Optimizing Queries in InfluxDB 3.0 Using Progressive Evaluation

Navigate to:

In a previous post, we described the technique that makes the ”most recent values” queries hundreds of times faster and has benefited many of our customers. The idea behind this technique is to progressively evaluate time-organized files until we reach the most recent values. Since then, we have received questions like “What queries support progressive evaluation?” “How do we verify that a query is progressively evaluated?” “Are there certain file organizations that progressive evaluation won’t help?” This blog post answers those questions.

Queries that support progressive evaluation

Currently, this technique is only available for SQL queries; it is not yet applicable to InfluxQL queries. Your SQL query must have the clause ORDER BY time DESC (or ASC). In addition, some other limitations include expressions, aliases (including AT TIME ZONE), and aggregations on the SELECT clause. In other words, everything in the SELECT clause must be simple table columns.

Examples of supported queries

SELECT host, temperature 
FROM   machine 
WHERE  time > now - interval ‘1 day’ and region = ‘US’
ORDER BY time ASC;

SELECT host, temperature 
FROM   machine 
WHERE  time > now - interval ‘1 day’ and region = ‘US’
ORDER BY time DESC
LIMIT  10;

Examples of unsupported queries

These queries are not optimized using progressive evaluation yet. We hope to lift the restrictions in a future release.

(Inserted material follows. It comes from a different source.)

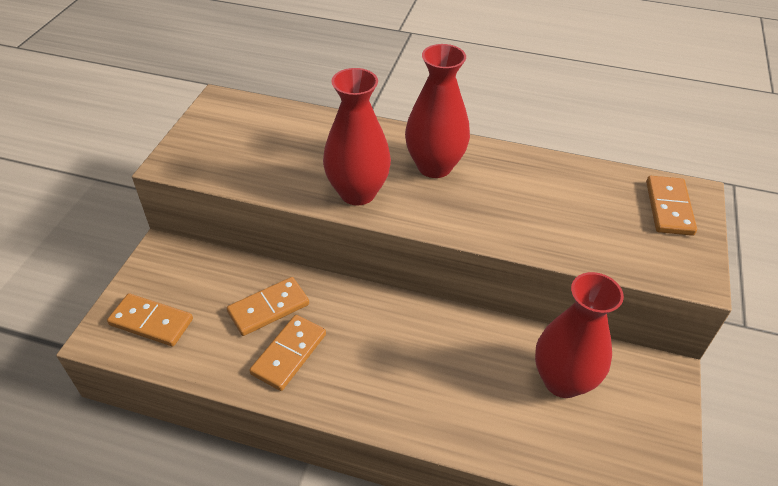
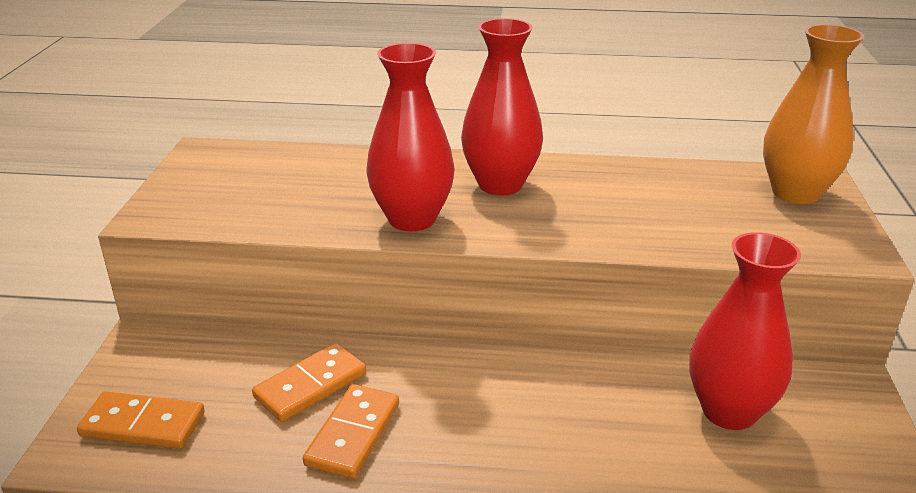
camera: 10 degrees left, 15 degrees down
(669, 208) = (795, 193): orange domino -> orange vase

Query with an expression (temperature + 2)

SELECT host, temperature + 2
FROM   machine 
WHERE  time > now - interval ‘1 day’ and region = ‘US’
ORDER BY time ASC;

Query with an alias (as host_name)

SELECT host as host_name, time 
FROM   machine 
WHERE  time > now - interval ‘1 day’ and region = ‘US’
ORDER BY time ASC;

Query that specifies time zone and then alias (AT TIME ZONE ‘Europe/Oslo’ as time)

SELECT host, time AT TIME ZONE ‘Europe/Oslo’ as time 
FROM   machine 
WHERE  time > now - interval ‘1 day’ and region = ‘US’
ORDER BY time DESC
LIMIT  10;

Query with an aggregate (min(temperature))

SELECT min(temperature)
FROM   machine 
WHERE  time > now - interval ‘1 day’ and region = ‘US’
ORDER BY time DESC
LIMIT  10;

Signal that a query is evaluated progressively

If ProgressiveEvalExec is in your query plan, it is optimized using progressive evaluation (see this post for how to get and read the query plan). However, the absence of progressive evaluation does not mean your query will run slowly. We only apply it when it actually benefits your query.

File organizations that benefit from progressive evaluation

To understand when progressive evaluation benefits your query, we first need to understand data organization, which is one of the most important factors affecting query performance.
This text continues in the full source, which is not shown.